(Beginning of DATASET ENTRIES)
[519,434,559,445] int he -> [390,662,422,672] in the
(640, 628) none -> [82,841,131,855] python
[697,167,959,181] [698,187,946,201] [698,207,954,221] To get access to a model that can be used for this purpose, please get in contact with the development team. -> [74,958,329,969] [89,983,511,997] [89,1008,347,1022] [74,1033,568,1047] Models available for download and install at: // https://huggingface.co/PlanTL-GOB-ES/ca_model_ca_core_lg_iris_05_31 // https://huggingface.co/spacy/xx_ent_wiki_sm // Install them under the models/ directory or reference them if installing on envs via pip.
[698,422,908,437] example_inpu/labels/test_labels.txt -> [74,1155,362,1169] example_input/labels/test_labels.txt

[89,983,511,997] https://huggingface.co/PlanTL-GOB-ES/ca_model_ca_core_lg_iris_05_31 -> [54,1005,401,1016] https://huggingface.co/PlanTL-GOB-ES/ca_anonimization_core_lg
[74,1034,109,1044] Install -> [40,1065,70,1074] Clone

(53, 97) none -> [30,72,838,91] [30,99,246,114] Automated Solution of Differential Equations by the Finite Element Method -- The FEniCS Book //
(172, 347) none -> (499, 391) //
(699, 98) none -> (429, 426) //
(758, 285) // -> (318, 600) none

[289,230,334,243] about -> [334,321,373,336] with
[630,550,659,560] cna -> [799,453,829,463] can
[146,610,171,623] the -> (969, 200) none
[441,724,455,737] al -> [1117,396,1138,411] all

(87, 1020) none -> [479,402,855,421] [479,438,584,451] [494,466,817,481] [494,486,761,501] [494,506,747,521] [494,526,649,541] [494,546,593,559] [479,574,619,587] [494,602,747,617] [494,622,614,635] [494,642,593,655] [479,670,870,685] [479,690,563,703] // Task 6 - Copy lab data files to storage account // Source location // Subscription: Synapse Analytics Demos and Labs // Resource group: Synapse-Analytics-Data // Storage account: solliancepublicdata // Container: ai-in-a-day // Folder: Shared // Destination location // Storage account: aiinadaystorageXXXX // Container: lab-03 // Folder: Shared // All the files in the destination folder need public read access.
(End of DATASET ENTRIES)
Please give back all of the data exactly as it appears.

[519,434,559,445] int he -> [390,662,422,672] in the
(640, 628) none -> [82,841,131,855] python
[697,167,959,181] [698,187,946,201] [698,207,954,221] To get access to a model that can be used for this purpose, please get in contact with the development team. -> [74,958,329,969] [89,983,511,997] [89,1008,347,1022] [74,1033,568,1047] Models available for download and install at: // https://huggingface.co/PlanTL-GOB-ES/ca_model_ca_core_lg_iris_05_31 // https://huggingface.co/spacy/xx_ent_wiki_sm // Install them under the models/ directory or reference them if installing on envs via pip.
[698,422,908,437] example_inpu/labels/test_labels.txt -> [74,1155,362,1169] example_input/labels/test_labels.txt

[89,983,511,997] https://huggingface.co/PlanTL-GOB-ES/ca_model_ca_core_lg_iris_05_31 -> [54,1005,401,1016] https://huggingface.co/PlanTL-GOB-ES/ca_anonimization_core_lg
[74,1034,109,1044] Install -> [40,1065,70,1074] Clone

(53, 97) none -> [30,72,838,91] [30,99,246,114] Automated Solution of Differential Equations by the Finite Element Method -- The FEniCS Book //
(172, 347) none -> (499, 391) //
(699, 98) none -> (429, 426) //
(758, 285) // -> (318, 600) none

[289,230,334,243] about -> [334,321,373,336] with
[630,550,659,560] cna -> [799,453,829,463] can
[146,610,171,623] the -> (969, 200) none
[441,724,455,737] al -> [1117,396,1138,411] all

(87, 1020) none -> [479,402,855,421] [479,438,584,451] [494,466,817,481] [494,486,761,501] [494,506,747,521] [494,526,649,541] [494,546,593,559] [479,574,619,587] [494,602,747,617] [494,622,614,635] [494,642,593,655] [479,670,870,685] [479,690,563,703] // Task 6 - Copy lab data files to storage account // Source location // Subscription: Synapse Analytics Demos and Labs // Resource group: Synapse-Analytics-Data // Storage account: solliancepublicdata // Container: ai-in-a-day // Folder: Shared // Destination location // Storage account: aiinadaystorageXXXX // Container: lab-03 // Folder: Shared // All the files in the destination folder need public read access.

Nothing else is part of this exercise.